(Items from a dataset)
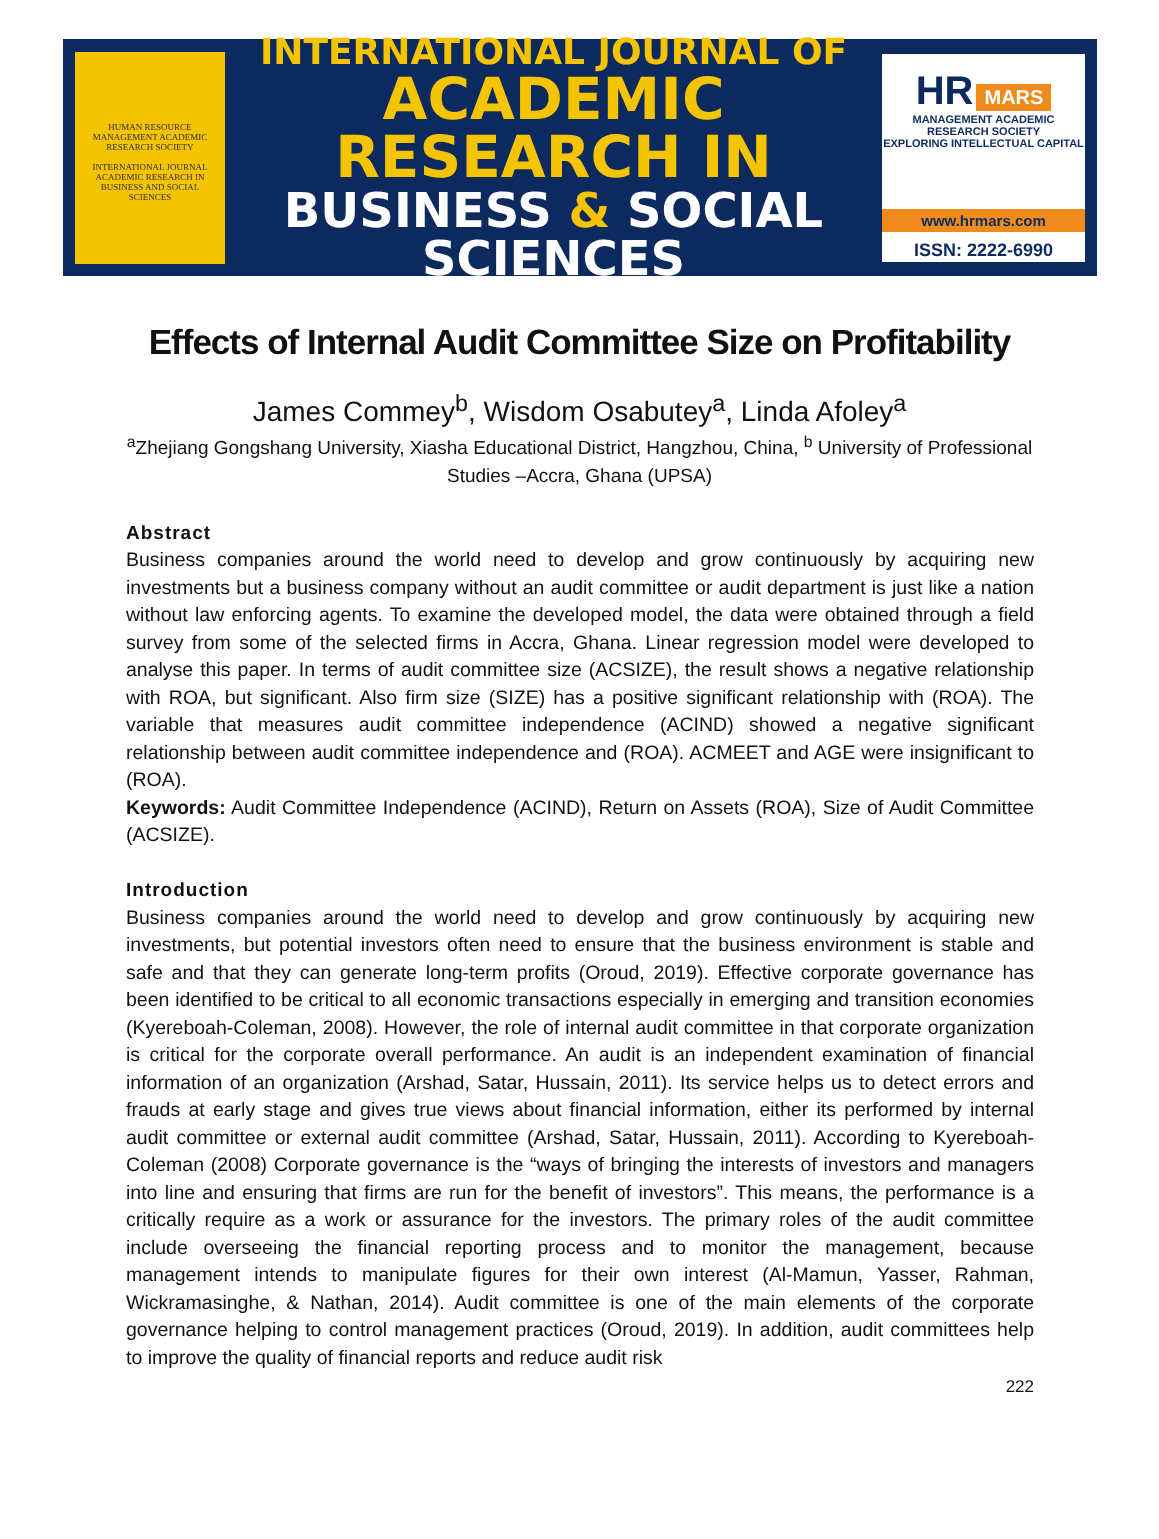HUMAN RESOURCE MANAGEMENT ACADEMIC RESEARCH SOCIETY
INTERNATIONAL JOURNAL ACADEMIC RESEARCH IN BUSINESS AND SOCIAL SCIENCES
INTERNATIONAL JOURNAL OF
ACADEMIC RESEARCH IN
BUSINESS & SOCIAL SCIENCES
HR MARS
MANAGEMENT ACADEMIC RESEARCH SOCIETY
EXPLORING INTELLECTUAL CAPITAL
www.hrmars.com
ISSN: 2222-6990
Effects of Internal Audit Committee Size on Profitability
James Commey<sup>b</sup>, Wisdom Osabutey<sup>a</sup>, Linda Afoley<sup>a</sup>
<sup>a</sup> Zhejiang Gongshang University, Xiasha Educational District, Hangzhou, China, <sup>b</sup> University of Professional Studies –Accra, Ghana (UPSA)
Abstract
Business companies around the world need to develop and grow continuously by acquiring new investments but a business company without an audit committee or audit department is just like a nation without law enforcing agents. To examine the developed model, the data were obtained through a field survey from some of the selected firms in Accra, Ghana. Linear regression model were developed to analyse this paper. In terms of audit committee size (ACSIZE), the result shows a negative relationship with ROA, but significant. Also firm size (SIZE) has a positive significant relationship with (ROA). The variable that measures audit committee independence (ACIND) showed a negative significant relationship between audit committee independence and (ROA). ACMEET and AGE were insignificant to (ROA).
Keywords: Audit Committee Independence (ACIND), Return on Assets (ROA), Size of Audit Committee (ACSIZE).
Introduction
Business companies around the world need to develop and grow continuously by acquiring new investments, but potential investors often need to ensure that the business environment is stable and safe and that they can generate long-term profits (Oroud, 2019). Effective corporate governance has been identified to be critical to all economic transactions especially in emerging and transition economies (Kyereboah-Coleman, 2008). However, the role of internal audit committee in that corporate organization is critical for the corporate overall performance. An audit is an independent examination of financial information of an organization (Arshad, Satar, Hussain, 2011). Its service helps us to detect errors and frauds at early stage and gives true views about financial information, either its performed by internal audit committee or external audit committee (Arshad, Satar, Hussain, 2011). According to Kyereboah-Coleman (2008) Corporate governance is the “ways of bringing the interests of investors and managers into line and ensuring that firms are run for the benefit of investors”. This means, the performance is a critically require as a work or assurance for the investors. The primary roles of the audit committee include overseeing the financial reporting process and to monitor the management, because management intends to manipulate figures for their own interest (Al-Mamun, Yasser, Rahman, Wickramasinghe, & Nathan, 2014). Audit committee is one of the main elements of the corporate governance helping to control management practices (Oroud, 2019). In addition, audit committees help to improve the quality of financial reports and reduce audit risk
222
--
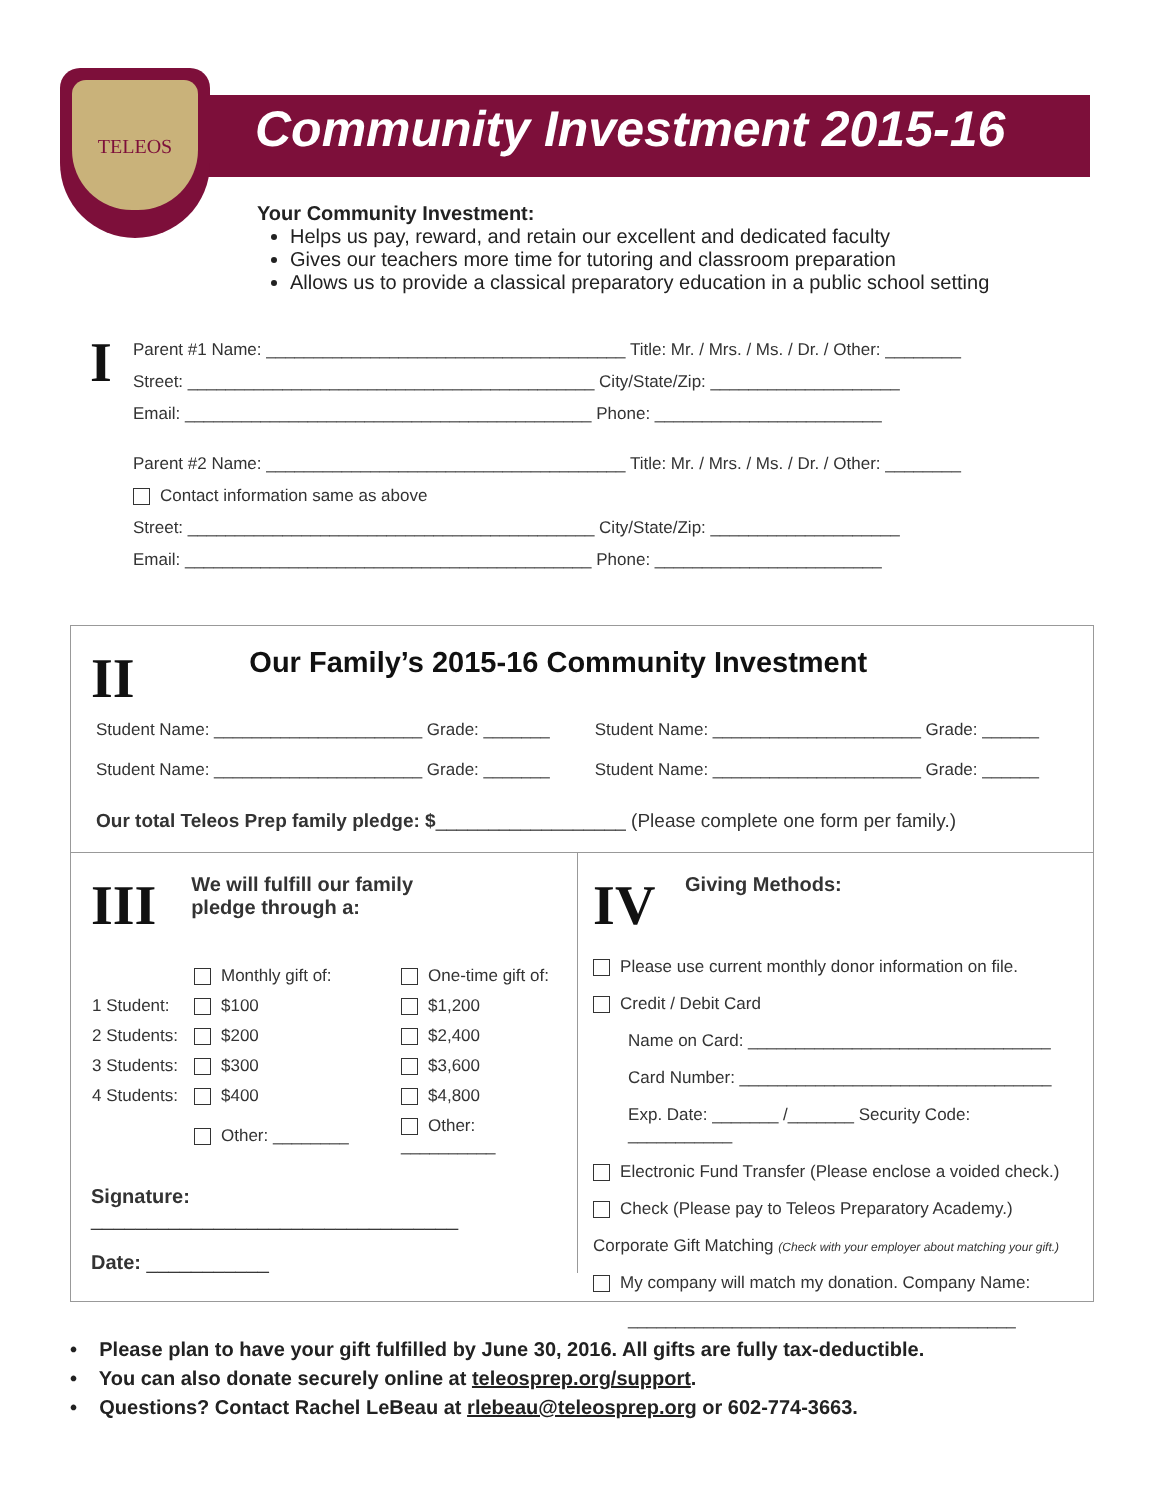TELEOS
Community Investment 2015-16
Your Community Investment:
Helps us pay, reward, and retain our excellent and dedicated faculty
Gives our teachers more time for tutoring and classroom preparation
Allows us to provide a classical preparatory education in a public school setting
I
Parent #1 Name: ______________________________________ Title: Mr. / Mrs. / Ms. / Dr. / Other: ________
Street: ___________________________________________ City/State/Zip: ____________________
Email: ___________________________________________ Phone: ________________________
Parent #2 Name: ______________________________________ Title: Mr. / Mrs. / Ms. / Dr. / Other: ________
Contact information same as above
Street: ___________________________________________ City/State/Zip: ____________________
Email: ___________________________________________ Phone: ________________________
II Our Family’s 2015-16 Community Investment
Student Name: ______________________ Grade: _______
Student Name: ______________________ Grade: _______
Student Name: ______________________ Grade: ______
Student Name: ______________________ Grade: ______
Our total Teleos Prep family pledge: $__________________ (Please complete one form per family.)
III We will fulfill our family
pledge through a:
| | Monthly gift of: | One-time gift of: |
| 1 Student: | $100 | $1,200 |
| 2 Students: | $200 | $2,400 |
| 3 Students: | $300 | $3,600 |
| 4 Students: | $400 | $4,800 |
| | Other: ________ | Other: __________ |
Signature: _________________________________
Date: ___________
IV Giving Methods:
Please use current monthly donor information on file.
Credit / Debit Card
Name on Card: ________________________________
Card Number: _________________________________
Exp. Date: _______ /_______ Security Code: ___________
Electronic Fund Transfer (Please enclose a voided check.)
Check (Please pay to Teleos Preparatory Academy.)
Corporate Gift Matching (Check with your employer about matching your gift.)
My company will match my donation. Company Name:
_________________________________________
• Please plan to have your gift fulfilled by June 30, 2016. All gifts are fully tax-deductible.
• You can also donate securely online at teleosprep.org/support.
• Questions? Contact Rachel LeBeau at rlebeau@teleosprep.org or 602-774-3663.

### WHAT THE TASK ASKS
Look above for the line holding "Student: | $100 | $1,200 |" and the line holding "Please use current". Retype both, and every line between them, word for word and nothing else.

### TASK ANSWER
| 1 Student: | $100 | $1,200 |
| 2 Students: | $200 | $2,400 |
| 3 Students: | $300 | $3,600 |
| 4 Students: | $400 | $4,800 |
| | Other: ________ | Other: __________ |
Signature: _________________________________
Date: ___________
IV Giving Methods:
Please use current monthly donor information on file.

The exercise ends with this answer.